• By Scott Stewart •
It’s been a challenge getting our crops in the ground, and our planting dates are really stretched out. It is especially important that our late planted cotton gets off to a good start to make up for a little lost time. Unfortunately, the ‘Thrips Infestation Predictor for Cotton’ (https://climate.ncsu.edu/cottonTIP) appears to be dead on in predicting our heaviest thrips pressure will occur in early June, just as our later planted cotton is most susceptible.
I’d suggest making an insecticide application to all of our cotton, except the few acres that might have been planted using AgLogic (aldicarb). It is very important to make applications early before the second true leaf to get much benefit. Here’s the rub!
My data strongly suggest swe have developed some resistance to Orthene/Acephate and other organophosphate insecticides like Bidrin or Dimethoate. It’s a tough pill to swallow considering the less-than-exciting commodity prices, but Intrepid Edge at 3 ounces per acre is better.
In my opinion, it’s worth the extra money. Acephate and the other OP insecticides may still provide some relief, but I’d rather start with a product that gives me more confidence. Because I’ve been asked, upping the Acephate rate won’t help much. Overcoming resistance with higher rates has never really worked well … just think of pyrethroids and tobacco budworm or glyphosate and Palmer pigweed.
Start thinking about plant bugs
It’s also time to think about plant bug control as our earliest planted cotton starts squaring. First, pay extra attention to the first fields that start squaring.
Tarnished plant bugs often congregate in those fields first and worst until they get more options.
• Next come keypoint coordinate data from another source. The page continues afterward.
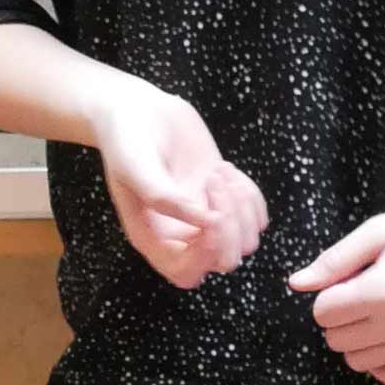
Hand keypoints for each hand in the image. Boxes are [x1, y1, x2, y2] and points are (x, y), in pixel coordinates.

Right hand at [89, 87, 265, 289]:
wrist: (139, 111)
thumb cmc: (127, 140)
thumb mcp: (135, 167)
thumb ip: (165, 198)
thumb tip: (206, 223)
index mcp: (154, 236)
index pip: (187, 273)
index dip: (206, 254)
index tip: (209, 216)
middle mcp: (182, 233)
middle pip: (224, 261)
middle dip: (231, 226)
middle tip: (213, 180)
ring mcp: (206, 215)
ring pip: (246, 240)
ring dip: (241, 205)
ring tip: (218, 171)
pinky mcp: (224, 197)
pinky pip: (256, 215)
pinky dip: (252, 195)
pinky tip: (228, 170)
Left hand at [288, 187, 384, 384]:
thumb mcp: (379, 231)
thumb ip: (335, 260)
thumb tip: (296, 283)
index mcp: (379, 292)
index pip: (323, 313)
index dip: (330, 292)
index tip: (351, 276)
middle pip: (335, 338)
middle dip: (340, 314)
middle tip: (364, 288)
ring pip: (356, 360)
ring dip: (356, 337)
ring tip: (377, 308)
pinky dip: (378, 359)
Second, follow good integrated pest management practices. This means sampling, using our well-tested treatment thresholds, and picking the right insecticides. Much of this information is available at online at our mobile-friendly pest guide, https://guide.utcrops.com/cotton/cotton-insect-guide/.
Sample, sample, sample
The best tip I can give you is to monitor square retention. This means sampling.
People almost always overestimate square loss when they base their opinion on the impression rather than actual sampling data. The goal is to maintain at least 80% square retention until early bloom. Square retention won’t lie.
If you are missing plant bugs in your sample, it will tell on you. If your insecticide application are not working, it will drop. We often see plant bug numbers remain steady after applications, but if square retention also remains steady, that indicates your applications are helping.
During early squaring, you typically can get by with products like imidacloprid at full-labeled rates, Centric at 1.75-2 ounces per acre, or even a mixture of the two where the Centric rate is cut back to 1-1.25 ounces.